CHICAGO, Jan 13 (Reuters) - Chicago Board of Trade soybean futures slid on Tuesday to the lowest point in more than 2-1/2 months, pressured by big supplies and favorable crop development weather in rival exporter Brazil, traders said.
The U.S. Department of Agriculture on Monday said the U.S. harvest was larger than many traders and analysts expected, while also cutting its outlook for U.S. exports this season and raising its view of Brazil's harvest.
Rains in parts of Brazil are expected to boost what is broadly expected to be a record-large crop.
Soybean prices also remained anchored by concerns that a recent flurry of Chinese purchases of U.S. shipments could abruptly halt once Brazil's harvest ramps up and as Beijing reaches a 12-million-metric-ton target for purchases of the current U.S. crop.
The USDA on Tuesday said private exporters reported sales of 168,000 metric tons of U.S. soy to China along with 152,404 tons in sales to Mexico.
China's state stockpiler Sinograin sold all 1.1 million metric tons of soybeans offered at its fourth auction since December on Tuesday, traders said, as it moves to draw down inventories ahead of incoming U.S. shipments.

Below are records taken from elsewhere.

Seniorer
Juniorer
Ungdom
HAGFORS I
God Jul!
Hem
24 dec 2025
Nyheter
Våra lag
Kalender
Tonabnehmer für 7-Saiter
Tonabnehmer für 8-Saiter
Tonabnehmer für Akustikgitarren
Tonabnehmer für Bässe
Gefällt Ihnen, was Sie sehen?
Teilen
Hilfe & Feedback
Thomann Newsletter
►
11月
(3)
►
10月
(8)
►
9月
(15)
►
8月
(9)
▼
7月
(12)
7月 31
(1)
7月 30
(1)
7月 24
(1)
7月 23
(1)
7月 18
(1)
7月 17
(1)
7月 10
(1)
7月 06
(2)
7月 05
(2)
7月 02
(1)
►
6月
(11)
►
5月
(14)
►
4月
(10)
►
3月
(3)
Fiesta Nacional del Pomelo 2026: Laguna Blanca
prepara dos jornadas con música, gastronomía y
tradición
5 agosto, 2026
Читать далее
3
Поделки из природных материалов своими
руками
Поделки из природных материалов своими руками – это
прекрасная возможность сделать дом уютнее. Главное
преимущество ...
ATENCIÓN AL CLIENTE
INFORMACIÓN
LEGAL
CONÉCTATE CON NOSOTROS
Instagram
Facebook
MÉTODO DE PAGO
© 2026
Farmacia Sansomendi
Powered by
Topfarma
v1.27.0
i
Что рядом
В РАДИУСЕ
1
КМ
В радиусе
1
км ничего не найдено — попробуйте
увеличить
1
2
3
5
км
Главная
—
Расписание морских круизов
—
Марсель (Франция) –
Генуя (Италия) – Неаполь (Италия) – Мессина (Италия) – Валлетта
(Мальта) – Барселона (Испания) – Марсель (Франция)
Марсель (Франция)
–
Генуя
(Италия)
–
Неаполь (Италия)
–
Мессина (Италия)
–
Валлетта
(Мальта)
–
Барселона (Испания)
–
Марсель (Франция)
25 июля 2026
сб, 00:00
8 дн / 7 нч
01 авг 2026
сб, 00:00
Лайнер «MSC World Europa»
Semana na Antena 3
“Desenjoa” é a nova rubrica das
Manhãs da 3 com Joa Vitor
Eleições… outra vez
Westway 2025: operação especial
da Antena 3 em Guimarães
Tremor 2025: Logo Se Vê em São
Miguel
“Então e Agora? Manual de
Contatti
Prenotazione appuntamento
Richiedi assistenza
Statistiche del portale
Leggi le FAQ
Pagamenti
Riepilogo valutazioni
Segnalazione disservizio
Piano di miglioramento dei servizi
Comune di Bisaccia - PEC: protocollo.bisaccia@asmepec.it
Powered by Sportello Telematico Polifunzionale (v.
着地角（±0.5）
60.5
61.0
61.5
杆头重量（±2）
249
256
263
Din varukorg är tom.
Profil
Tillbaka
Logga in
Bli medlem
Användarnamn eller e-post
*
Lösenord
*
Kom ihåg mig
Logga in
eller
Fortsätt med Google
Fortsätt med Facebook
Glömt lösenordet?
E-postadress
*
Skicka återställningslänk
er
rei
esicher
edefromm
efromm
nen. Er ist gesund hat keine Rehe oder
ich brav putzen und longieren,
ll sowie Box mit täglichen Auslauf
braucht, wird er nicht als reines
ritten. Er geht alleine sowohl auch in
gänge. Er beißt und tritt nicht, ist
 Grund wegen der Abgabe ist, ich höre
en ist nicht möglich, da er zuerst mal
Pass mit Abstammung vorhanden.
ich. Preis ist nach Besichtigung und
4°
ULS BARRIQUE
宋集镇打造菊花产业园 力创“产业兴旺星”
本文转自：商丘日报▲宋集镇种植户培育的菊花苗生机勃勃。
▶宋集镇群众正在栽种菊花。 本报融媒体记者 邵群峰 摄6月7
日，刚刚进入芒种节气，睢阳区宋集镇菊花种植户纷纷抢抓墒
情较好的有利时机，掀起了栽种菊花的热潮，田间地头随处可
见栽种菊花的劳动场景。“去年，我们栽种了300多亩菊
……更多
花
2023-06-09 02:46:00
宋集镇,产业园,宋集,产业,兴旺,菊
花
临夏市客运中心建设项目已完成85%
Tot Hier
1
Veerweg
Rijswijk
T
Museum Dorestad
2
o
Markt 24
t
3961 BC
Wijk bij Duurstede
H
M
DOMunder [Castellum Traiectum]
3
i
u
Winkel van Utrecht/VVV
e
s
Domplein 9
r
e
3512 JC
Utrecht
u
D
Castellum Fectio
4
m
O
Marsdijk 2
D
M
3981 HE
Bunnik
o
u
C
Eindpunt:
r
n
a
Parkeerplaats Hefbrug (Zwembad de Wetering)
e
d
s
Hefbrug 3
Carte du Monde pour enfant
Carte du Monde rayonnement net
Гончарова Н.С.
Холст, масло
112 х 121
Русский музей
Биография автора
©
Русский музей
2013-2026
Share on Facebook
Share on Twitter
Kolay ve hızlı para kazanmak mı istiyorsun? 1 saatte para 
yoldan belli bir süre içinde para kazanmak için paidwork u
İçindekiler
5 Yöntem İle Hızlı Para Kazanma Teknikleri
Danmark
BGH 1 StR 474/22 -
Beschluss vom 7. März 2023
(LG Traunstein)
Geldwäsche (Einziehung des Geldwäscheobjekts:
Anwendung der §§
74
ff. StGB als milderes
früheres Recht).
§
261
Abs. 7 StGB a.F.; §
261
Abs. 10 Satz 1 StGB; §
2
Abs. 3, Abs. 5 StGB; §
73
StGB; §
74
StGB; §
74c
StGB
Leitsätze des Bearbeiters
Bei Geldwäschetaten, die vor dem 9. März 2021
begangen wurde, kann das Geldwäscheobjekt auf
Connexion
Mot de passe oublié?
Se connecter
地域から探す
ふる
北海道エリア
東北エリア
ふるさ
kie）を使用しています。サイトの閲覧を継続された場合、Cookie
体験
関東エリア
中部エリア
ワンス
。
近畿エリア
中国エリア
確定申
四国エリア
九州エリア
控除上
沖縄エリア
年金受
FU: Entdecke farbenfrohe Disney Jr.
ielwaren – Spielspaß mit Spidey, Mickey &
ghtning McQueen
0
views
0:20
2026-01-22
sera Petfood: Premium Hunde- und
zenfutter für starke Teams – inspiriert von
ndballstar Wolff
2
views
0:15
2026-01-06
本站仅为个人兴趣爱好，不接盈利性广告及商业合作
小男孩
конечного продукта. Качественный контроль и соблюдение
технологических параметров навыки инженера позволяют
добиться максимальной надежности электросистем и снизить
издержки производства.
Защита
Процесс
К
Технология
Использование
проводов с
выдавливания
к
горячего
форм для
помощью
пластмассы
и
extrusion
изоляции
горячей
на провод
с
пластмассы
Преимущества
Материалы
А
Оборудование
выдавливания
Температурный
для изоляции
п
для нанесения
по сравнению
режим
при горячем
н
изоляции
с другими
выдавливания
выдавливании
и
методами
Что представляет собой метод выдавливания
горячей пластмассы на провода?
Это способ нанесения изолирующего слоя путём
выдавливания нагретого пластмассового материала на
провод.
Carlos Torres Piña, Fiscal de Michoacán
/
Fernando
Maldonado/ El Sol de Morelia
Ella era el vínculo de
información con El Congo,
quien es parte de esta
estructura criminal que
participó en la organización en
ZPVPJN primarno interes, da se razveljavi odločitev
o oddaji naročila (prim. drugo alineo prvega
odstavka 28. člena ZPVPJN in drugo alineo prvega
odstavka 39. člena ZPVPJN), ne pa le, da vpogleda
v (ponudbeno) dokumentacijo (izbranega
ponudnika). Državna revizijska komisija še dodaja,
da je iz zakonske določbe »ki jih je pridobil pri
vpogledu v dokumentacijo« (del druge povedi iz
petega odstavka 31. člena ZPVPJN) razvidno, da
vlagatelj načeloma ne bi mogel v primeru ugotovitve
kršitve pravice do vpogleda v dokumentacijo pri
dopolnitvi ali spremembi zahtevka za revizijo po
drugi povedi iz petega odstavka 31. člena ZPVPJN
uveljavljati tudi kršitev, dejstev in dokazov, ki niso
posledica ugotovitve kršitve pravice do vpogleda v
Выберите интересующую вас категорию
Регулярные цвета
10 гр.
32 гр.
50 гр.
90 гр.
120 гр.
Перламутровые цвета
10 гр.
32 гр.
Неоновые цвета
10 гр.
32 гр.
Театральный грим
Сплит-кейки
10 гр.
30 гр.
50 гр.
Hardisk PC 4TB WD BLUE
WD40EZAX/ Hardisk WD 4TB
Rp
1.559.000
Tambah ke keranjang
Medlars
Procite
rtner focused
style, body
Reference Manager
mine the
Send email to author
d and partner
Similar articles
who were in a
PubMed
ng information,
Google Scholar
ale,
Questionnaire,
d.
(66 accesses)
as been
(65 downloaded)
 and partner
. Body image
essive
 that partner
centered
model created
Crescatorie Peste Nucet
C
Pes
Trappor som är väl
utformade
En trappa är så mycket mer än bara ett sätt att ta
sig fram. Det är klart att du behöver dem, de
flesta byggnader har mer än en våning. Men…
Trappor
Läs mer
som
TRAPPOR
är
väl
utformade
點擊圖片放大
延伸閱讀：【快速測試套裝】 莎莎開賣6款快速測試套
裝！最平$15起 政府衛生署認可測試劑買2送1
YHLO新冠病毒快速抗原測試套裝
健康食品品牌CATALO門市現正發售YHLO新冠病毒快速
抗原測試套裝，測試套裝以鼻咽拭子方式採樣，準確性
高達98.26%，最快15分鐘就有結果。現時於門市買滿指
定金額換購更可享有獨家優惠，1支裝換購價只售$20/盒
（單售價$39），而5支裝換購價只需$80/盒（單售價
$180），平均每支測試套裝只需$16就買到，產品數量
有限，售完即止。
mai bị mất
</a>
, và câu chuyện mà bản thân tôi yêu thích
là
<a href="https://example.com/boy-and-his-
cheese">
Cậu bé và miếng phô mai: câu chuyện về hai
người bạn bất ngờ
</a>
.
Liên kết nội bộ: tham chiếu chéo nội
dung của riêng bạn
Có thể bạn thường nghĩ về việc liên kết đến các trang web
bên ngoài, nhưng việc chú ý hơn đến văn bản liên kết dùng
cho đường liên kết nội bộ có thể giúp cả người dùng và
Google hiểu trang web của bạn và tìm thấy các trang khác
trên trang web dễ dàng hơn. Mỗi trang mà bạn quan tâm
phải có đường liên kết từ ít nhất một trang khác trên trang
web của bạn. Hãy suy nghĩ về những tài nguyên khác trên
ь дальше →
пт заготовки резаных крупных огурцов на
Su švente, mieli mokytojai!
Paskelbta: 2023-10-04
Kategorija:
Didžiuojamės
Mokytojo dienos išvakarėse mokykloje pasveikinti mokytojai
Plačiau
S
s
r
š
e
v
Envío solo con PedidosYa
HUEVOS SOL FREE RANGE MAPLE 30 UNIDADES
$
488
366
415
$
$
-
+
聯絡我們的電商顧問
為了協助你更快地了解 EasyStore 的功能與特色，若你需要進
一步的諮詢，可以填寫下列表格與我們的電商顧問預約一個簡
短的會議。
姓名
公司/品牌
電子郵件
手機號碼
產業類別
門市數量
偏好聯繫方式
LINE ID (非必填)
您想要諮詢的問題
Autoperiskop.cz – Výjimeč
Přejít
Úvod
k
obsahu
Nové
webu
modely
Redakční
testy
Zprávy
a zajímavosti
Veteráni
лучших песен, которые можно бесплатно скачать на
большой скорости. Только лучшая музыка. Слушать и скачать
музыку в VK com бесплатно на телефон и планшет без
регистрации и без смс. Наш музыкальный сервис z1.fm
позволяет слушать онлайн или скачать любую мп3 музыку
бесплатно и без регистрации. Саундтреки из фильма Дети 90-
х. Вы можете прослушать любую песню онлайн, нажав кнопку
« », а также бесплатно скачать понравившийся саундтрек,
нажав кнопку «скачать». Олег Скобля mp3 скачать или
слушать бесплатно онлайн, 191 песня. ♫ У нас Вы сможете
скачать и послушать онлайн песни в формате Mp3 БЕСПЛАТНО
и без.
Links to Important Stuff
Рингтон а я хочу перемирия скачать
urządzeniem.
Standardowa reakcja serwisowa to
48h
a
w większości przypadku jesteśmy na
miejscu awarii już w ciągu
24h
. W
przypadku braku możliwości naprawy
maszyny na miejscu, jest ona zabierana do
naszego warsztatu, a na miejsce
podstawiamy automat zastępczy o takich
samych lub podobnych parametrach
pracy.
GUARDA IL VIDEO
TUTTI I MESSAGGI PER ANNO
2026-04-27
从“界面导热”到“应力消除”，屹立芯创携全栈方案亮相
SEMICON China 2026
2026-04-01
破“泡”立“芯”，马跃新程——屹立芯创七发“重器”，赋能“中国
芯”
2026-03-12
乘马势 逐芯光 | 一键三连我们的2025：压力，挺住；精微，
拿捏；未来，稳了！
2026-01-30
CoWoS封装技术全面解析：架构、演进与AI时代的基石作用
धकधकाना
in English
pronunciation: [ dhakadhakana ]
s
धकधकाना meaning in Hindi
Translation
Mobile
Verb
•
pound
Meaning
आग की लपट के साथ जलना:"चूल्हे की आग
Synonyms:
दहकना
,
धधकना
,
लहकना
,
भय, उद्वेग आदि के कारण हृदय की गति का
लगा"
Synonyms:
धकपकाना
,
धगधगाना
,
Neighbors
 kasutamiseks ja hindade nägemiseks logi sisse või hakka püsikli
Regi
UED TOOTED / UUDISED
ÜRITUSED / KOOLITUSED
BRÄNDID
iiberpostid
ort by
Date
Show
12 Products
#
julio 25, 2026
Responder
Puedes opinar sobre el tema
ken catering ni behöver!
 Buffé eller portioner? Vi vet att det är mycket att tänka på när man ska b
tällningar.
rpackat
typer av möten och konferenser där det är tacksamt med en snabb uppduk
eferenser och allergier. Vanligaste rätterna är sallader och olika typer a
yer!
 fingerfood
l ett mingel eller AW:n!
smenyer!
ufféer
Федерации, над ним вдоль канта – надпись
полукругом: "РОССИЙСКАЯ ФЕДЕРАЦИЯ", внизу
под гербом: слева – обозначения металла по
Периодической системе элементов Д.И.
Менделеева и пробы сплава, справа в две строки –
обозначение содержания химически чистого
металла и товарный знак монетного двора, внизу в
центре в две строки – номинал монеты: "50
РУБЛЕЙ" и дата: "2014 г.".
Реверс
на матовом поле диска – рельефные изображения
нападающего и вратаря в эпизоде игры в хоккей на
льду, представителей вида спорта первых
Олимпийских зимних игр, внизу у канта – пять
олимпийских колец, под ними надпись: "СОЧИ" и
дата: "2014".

CBOT March soybeans SH26 settled 10-1/4 cents lower at $10.38-3/4 a bushel. During the session, the most-active contract Sv1 dipped to $10.37-3/4 a bushel, the lowest price since October 23.
CBOT March soymeal SMH26 fell $6.70 to end at $291.60 per short ton.
CBOT March soyoil BOH26 rose 0.93 cent to close at a one-month high of 51.20 cents per pound, supported by hopes for improving demand from biofuels producers.